Письма в тишину - стр. 7
Зинаида вошла вслед за дочерью и не стала ничего говорить. Она просто аккуратно сняла обувь, поставила её у двери и тихо прошла в комнату. В её движениях не было суеты – только внимание, как у человека, заходящего в храм, где живёт чья-то боль.
– Хочешь, я приготовлю тебе что-нибудь? – мягко спросила она.
Валентина покачала головой.
– Не голодна. Всё внутри забито. Как будто там только глыба. Тяжёлая и неподъёмная.
Она прошла к окну, провела ладонью по стеклу. Снаружи уже сгущались сумерки, небо темнело, загорались фонари.
– Всё было как будто чуть легче, – пробормотала она. – Там, на улице. Пока мы шли. Но стоило вернуться – и будто всё снова упало на плечи. Как будто это место помнит боль за меня.
– Потому я и сказала: уехать, – напомнила мама. – Дом – это не всегда стены. Иногда это ловушка. Если он пропитан слишком многим, что тебя разрушает – стоит выйти. И попробовать заново.
Валя опустилась на диван. Платье мягко расправилось по коленям. Она провела рукой по подлокотнику – по тому самому месту, где когда-то сидел он, обняв её за плечи.
– Я боюсь, что если уеду, предам его. Будто выберусь на свободу без него. Как будто продолжаю жить, а он – нет.
Мама опустилась рядом, не касаясь. Только рядом.
– Ты не предаёшь. Ты живёшь. А он – в тебе. Он не исчезает, пока ты его помнишь. Но ему бы точно не хотелось, чтобы ты гнила в этих стенах. Ты ведь сама знаешь – он бы развернул всё вверх дном, если бы увидел, что ты так себя теряешь.

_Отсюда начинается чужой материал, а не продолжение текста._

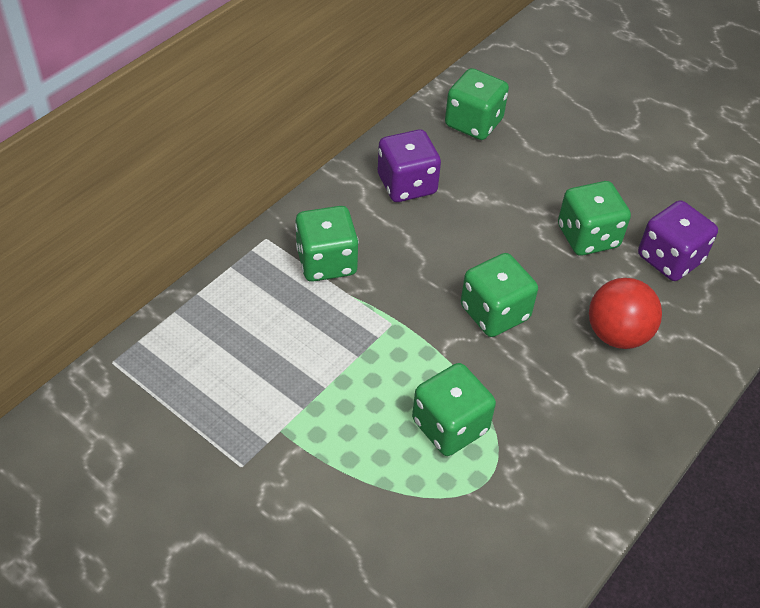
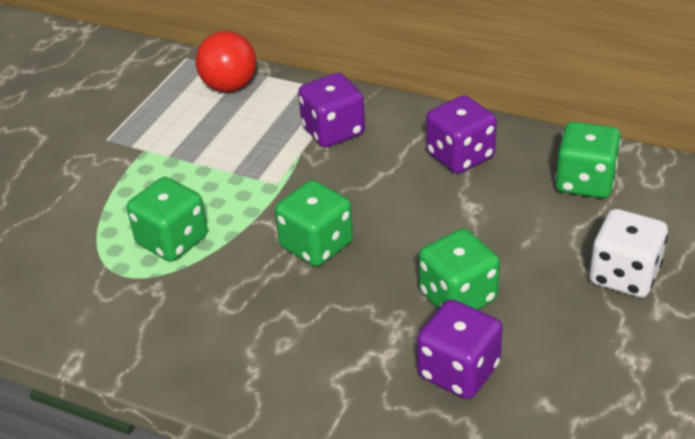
camera: 80 degrees right, 10 degrees down
(326, 262) = (333, 131): green dice -> purple dice
(589, 139) = (624, 275): none -> white dice
(617, 334) = (323, 339): red ball -> red ball (229, 86)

Валентина не ответила. Она просто сидела. Смотрела вперёд. Слушала, как тикают старые часы на стене, как с улицы доносится лай далёкой собаки, как рядом дышит её мать.
И впервые за долгое время – она не чувствовала себя совсем одинокой. Пусть ненадолго. Пусть зыбко.
Но надежда, как хрупкая искра, едва заметно вспыхнула где-то в глубине.
Они начали собирать вещи.
Сначала всё казалось простым: просто достать чемодан, просто сложить пару платьев, тёплый свитер, пару книг, зарядку, щётку… Но стоило открыть шкаф – и простота рассыпалась.
Мир запах – тем, что было «до». Запах её духов, его рубашки, случайно оставшейся на верхней полке, старой сумки, с которой они ездили в Питер… Всё было пронизано им. В каждом предмете – кусочек прошлого.
Зинаида Николаевна собиралась, молча, бережно, как будто собирала не одежду, а тонкие осколки души дочери. Она знала: каждое движение может задеть нерв, каждый рукав – вызвать бурю.
Валя стояла у дверцы шкафа, прижав к груди старый тёплый шарф. Его шарф.
– Он в нём на вокзал меня провожал… – прошептала она, и голос тут же дрогнул. – И ветер тогда был такой же… Пронизывающий, но он обнимал – и мне было всё равно.
Её руки сжались, глаза наполнились влагой, и в следующий момент она уже не держалась. Слёзы хлынули, горячие, настоящие.
– Всё – как будто вчера… Всё… Он же был здесь… Так близко… А теперь – тишина! Только вещи! Только пустота!
Она опустилась прямо на пол, не заботясь, как выглядит. Закрыла лицо ладонями. Словно бы спрятаться. Словно бы стереть себя.
Мама подошла тихо, не говоря ни слова. Присела рядом. Положила ладонь на плечо дочери.
– Плачь, если надо, – сказала она почти шёпотом. – Плачь, моя девочка. Не держи в себе.
– Это не поможет… – сквозь слёзы всхлипнула Валентина. – Это его не вернёт. Это ничего не изменит.